L’école-maison, une expérience positive ou non, globalement ?

Pour la très grande majorité des répondants, l’expérience des apprentissages en famille s’est avérée un franc succès. Ils en parlent de façon très positive et ne changeraient rien à leur cheminement ! « L’école-maison m’a permis d’apprendre à mon propre rythme. J’ai adoré ! » (Alex Saumure, 22 ans.) Plusieurs remercient leurs parents de leur avoir permis d’explorer leurs intérêts et d’étudier à leur vitesse. Ils apprécient particulièrement d’avoir pu prendre des initiatives et d’avoir pu s’instruire de façon autodidacte, souvent plus rapidement qu’à l’école. « L’école à la maison m’a permis d’apprendre à aimer apprendre ! » (Thomas Picard, 18 ans)

Félix Gauthier-Mamaril, 24 ans, a intégré le système d’éducation au niveau universitaire et il est détenteur d’une maîtrise en philosophie. Un des points forts de son éducation à la maison a été « l’encadrement intellectuel encourageant une pensée autonome, libre et critique ».

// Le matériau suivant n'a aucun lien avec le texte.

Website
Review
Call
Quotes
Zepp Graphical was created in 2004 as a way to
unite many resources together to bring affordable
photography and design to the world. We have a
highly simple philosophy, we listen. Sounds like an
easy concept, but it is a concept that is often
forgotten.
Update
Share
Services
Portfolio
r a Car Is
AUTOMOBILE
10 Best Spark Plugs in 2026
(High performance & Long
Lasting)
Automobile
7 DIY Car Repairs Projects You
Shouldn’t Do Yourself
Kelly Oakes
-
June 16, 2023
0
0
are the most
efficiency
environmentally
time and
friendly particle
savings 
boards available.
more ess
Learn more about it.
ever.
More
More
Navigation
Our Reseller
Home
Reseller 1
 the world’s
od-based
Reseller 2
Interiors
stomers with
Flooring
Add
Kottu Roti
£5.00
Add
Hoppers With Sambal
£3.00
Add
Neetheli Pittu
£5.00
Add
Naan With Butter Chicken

Pour plusieurs jeunes, comme A-L. Godfrey, l’école-maison a été l’occasion de voyager. Manouka Douillard, 19 ans, raconte qu’elle a voyagé énormément avec ses parents et qu’elle est ainsi devenue parfaitement bilingue. S. C., 18 ans, a pu apprendre à lire et à écrire en anglais dès sa première année, ce qu’il considère comme un avantage.

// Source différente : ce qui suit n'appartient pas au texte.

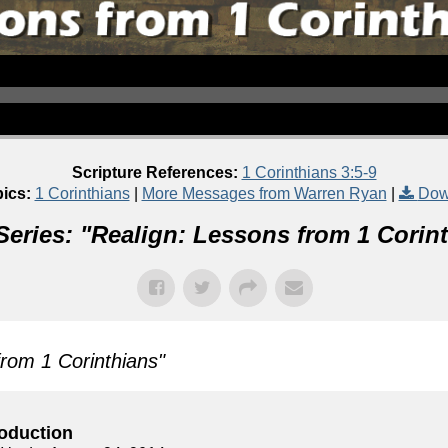
Scripture References:
1 Corinthians 3:5-9
ics:
1 Corinthians
|
More Messages from Warren Ryan
|
Dow
eries: "
Realign: Lessons from 1 Corin
from 1 Corinthians
"
roduction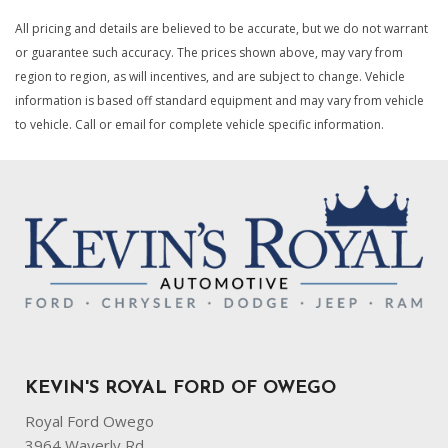
All pricing and details are believed to be accurate, but we do not warrant
or guarantee such accuracy. The prices shown above, may vary from
region to region, as will incentives, and are subject to change. Vehicle
information is based off standard equipment and may vary from vehicle
to vehicle. Call or email for complete vehicle specific information.
KEVIN'S ROYAL FORD OF OWEGO
Royal Ford Owego
3964 Waverly Rd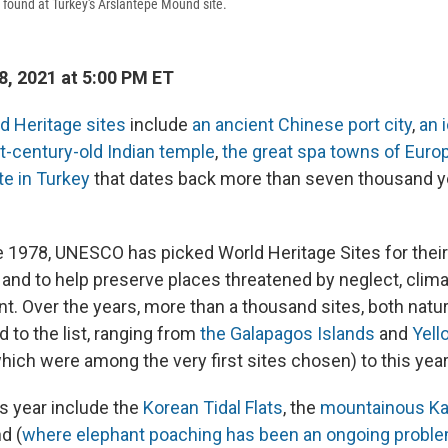
f found at Turkey's Arslantepe Mound site.
8, 2021 at 5:00 PM ET
d Heritage sites
include
an ancient Chinese port city
,
an 
t-century-old Indian temple
,
the great spa towns of Euro
te in Turkey
that dates back more than seven thousand y
e 1978, UNESCO has picked World Heritage Sites for their
" and to help preserve places threatened by neglect, cli
. Over the years, more than a thousand sites, both natura
 to the list, ranging from
the Galapagos Islands
and
Yell
hich were among the very first sites chosen) to this year'
is year include the
Korean Tidal Flats
, the
mountainous Ka
d (
where elephant poaching has been an ongoing probl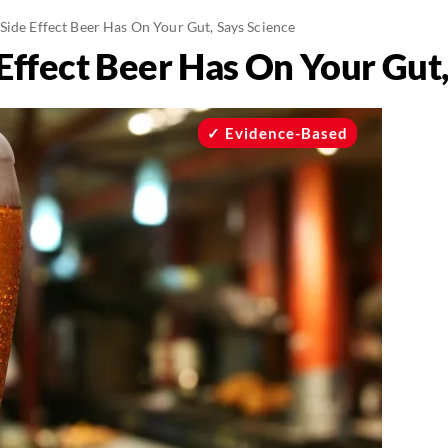
Side Effect Beer Has On Your Gut, Says Science
Effect Beer Has On Your Gut,
Evidence-Based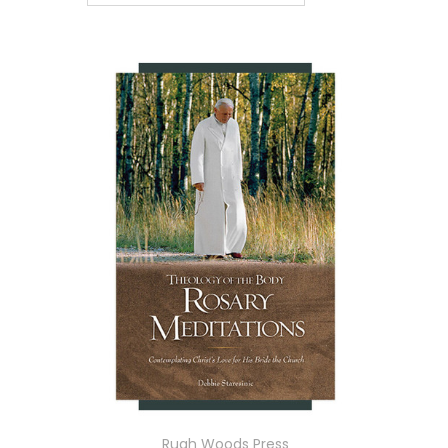
Ruah Woods Press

Nicolas Houle, 19 ans, affirme : « Être élevé en dehors du moule m’a ouvert les yeux sur plusieurs aspects de la vie. Si je me fie à mes amis qui ont eu le même parcours que moi, ils sont tous autant satisfaits que moi d’avoir fait l’école-maison. Je crois que cette pratique devrait être favorisée au Québec. »

À la lumière de ces témoignages, il est peut-être temps, comme société, de revoir l’idée que nous nous faisons des enfants éduqués à domicile. C’est un parcours certes différent de celui suivi par la majorité des jeunes Québécois, mais qui gagnerait à être mieux connu pour tous les fruits qu’il porte chez les jeunes qui vivent cette expérience unique!

À la lumière de ces témoignages, il est peut-être temps, comme société, de revoir l’idée que nous nous faisons des enfants éduqués à domicile. C’est un parcours certes différent de celui suivi par la majorité des jeunes Québécois, mais qui gagnerait à être mieux connu pour tous les fruits qu’il porte chez les jeunes qui vivent cette expérience unique!